→ What to do: In the news report on poverty in Pakistan, how much has the World Bank pledged under its Country Partnership Framework, and over what period?

ISLAMABAD (Monitoring Desk) — Pakistan’s hard-won progress in reducing poverty is reversing, according to a new World Bank report released on Tuesday.
The report, “Reclaiming Momentum Towards Prosperity: Pakistan’s Poverty, Equity and Resilience Assessment,” is the Bank’s first in-depth review of poverty and welfare trends in Pakistan since the early 2000s. It found that after declining from 64.3 percent in 2001-02 to 21.9 percent in 2018-19, the national poverty rate has begun to climb again since 2020.
The World Bank said this reversal is driven by compounding shocks — COVID-19, inflation, floods, and macroeconomic stress — as well as Pakistan’s consumption-driven growth model reaching its limits.
The report highlights alarming social indicators:
- 40 percent of children are stunted, while one in four primary-school-aged children remain out of school.
- Among those in school, three-quarters lack basic reading comprehension.
- Over 85 percent of jobs are informal, with women and youth largely excluded from the labour force.
- Only half of households had safe drinking water in 2018, and nearly one-third lacked safe sanitation.
It also notes persistent inequality: rural poverty remains twice as high as urban poverty, and many disadvantaged districts have seen little progress for decades.
“Reforms that expand access to quality services, protect households from shocks, and create better jobs — especially for the bottom 40 percent — are essential to break cycles of poverty and deliver durable, inclusive growth,” said Christina Wieser, Senior Economist at the World Bank and one of the lead authors of the report.
World Bank Country Director for Pakistan Bolormaa Amgaabazar stressed the urgency of reform.
“It will be critical to protect Pakistan’s hard-won poverty gains while accelerating reforms that expand jobs and opportunities — especially for women and young people.”
The Bank has pledged $20 billion over the next decade under its Country Partnership Framework (CPF) to support inclusive and sustainable development.
But the new report makes clear: without bold, people-centred reforms, Pakistan risks sliding deeper into crisis as poverty once again takes hold.

→ Provided records:

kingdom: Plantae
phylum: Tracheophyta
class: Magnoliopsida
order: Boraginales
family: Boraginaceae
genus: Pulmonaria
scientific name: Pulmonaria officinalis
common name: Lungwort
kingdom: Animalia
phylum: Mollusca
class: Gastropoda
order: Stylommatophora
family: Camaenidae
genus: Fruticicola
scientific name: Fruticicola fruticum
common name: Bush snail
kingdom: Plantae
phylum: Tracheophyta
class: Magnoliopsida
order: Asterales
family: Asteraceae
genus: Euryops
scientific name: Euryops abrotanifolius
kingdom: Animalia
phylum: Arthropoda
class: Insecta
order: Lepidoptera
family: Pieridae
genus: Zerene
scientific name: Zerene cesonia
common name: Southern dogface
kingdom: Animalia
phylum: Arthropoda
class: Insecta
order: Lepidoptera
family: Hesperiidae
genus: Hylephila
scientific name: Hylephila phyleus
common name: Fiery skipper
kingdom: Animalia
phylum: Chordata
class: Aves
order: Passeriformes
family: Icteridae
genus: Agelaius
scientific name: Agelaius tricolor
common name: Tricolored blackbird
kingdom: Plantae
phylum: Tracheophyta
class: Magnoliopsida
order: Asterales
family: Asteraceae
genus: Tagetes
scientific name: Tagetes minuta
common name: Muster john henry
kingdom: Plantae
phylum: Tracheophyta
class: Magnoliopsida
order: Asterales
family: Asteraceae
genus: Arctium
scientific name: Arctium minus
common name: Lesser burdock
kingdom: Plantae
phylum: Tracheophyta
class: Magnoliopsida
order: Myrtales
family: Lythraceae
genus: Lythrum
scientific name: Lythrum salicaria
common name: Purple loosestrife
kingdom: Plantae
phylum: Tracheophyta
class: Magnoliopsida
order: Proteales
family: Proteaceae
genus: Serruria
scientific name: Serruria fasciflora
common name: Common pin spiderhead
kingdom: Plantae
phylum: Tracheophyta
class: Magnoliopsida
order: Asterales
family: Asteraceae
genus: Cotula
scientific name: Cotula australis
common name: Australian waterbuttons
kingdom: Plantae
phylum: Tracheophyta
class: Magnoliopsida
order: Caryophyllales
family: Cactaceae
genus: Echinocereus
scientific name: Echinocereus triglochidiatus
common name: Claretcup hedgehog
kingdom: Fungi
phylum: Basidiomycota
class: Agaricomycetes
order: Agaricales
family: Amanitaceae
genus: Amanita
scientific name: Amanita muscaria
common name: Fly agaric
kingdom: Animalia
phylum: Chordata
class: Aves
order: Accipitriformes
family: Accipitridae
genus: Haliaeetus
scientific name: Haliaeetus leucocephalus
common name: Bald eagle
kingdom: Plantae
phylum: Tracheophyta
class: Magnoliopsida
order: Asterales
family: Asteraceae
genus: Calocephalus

→ Solution to this exercise: $20 billion over the next decade.